The battle by local campaigners against the closure of acute facilities at Epsom and St Helier Hospitals in south London has been hard fought and illustrates many of the problems faced by the NHS as the government has called for huge savings from hospital trusts, many made paupers by PFI repayments.

The situation continues to develop after the march which I photographed on Saturday 7th July 2018, and in July 2020 plans were approved to build a new smaller Specialist Emergency Care Hospital in Sutton which will bring together six acute services, A&E, critical care, acute medicine, emergency surgery, inpatient paediatrics and maternity services.

The trust say in the documentation for the first phase of public consultation which closed on 30th June 2021 that “85% of current services will stay at Epsom Hospital and St Helier Hospital. There will be urgent treatment centres open 24 hours a day, 365 days a year at both of these hospitals.”

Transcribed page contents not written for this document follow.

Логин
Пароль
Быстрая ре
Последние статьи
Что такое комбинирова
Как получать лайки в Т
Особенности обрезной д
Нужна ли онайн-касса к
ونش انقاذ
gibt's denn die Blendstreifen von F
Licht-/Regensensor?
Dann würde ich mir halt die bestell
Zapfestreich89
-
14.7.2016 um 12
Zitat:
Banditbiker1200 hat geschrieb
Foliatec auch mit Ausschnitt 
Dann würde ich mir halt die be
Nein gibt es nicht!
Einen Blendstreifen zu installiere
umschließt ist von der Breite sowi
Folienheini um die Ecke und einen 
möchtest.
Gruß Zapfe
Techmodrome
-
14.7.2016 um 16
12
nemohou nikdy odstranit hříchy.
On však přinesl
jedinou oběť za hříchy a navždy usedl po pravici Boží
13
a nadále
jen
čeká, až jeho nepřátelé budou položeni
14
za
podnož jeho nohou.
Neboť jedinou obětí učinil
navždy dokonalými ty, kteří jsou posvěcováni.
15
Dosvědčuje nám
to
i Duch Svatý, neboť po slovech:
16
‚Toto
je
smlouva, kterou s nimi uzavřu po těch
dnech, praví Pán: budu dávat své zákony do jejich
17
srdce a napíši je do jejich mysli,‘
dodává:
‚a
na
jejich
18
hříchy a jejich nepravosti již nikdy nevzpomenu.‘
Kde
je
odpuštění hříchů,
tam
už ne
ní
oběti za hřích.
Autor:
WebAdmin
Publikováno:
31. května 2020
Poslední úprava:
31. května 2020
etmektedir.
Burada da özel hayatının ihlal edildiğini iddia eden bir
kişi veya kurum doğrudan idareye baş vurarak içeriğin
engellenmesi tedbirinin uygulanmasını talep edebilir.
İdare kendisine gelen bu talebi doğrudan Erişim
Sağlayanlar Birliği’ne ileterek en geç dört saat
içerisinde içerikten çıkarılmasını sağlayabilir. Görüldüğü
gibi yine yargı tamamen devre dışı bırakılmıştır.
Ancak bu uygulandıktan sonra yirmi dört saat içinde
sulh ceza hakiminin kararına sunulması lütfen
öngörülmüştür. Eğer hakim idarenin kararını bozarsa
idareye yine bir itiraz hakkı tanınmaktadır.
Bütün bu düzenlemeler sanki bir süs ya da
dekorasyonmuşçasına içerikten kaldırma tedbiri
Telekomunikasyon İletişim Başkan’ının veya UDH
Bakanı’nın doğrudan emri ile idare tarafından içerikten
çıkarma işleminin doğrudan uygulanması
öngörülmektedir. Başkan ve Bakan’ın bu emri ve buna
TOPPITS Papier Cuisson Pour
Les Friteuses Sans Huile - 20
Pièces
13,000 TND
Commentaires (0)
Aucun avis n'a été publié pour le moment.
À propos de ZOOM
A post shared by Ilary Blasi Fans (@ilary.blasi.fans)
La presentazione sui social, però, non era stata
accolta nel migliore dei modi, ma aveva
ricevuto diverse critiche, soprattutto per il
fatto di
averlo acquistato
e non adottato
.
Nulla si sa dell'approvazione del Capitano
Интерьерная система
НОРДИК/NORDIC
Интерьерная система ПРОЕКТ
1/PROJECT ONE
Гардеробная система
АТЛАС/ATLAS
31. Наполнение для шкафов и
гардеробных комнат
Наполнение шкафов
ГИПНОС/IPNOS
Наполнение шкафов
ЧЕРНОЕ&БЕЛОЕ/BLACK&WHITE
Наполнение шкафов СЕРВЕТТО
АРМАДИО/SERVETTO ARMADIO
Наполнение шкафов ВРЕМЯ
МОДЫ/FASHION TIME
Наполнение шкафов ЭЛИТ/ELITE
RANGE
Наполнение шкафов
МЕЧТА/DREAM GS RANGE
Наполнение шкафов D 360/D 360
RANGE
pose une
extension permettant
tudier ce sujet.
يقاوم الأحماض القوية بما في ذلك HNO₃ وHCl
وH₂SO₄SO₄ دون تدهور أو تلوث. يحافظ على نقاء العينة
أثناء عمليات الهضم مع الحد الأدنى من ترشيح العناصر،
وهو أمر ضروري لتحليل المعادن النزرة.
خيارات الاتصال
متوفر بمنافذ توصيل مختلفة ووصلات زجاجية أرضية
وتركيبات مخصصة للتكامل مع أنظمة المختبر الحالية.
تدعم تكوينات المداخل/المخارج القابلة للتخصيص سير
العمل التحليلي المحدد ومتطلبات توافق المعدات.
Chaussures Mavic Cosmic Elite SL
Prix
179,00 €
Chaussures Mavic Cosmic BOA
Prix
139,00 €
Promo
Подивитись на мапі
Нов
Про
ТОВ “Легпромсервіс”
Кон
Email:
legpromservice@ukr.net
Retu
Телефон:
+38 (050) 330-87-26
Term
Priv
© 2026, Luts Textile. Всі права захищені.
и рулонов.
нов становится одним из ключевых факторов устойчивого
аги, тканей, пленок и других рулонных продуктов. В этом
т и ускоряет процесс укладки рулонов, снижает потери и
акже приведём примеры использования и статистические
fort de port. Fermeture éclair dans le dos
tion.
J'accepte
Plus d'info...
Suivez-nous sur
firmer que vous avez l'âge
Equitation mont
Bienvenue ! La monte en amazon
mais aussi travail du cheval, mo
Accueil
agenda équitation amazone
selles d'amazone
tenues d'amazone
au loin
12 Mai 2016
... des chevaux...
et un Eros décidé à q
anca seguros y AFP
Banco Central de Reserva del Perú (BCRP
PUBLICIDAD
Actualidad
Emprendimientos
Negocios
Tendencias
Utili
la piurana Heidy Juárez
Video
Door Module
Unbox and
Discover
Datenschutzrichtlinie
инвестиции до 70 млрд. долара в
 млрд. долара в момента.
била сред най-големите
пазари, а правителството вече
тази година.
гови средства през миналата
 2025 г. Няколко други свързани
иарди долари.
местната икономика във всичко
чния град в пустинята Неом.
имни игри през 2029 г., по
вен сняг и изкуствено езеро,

But health service unions and campaigners are worried by the proposals, which they say will strip acute services including two fully functioning A&E departments. The proposed urgent treatment centres will not have the capacity to treat life threatening illness. They say the downgrading of the two major hospitals will endanger the lives of people living in the area.

The new unit is one of 40 across the country which have been announced several times as a part of the governments increased investment in the NHS. Many see this and other similar schemes as being designed to increase privatisation and make involvement in the health service more attractive to healthcare companies.

July 7th was a sweltering hot day in London, and the walk from a park in the centre of Sutton to the St Helier Open Space in front of the hospital went through Sutton High St, fairly crowded with shoppers and then along hot, dusty streets with few people around. Walking was tiring, and taking photographs even more so. It was a difficult event to photograph, where I found relatively little to work with. But I was pleased to be there, supporting the campaign to keep the hospitals open and serving the community, part of a National Health Service that was celebrating 70 years of being brought into existence by a Labour Government.

It took a huge and deterimined fight by Nye Bevan to get the National Health Service Act passed, with Tories denouncing it as bringing National Socialism to the country and opposing it in parliament at every opportunity. But on 5th July 1948 we got the NHS, although almost ever since the Conservative party when in power has been looking for and finding ways to convert it from a universal public health care system to a service run for private profit.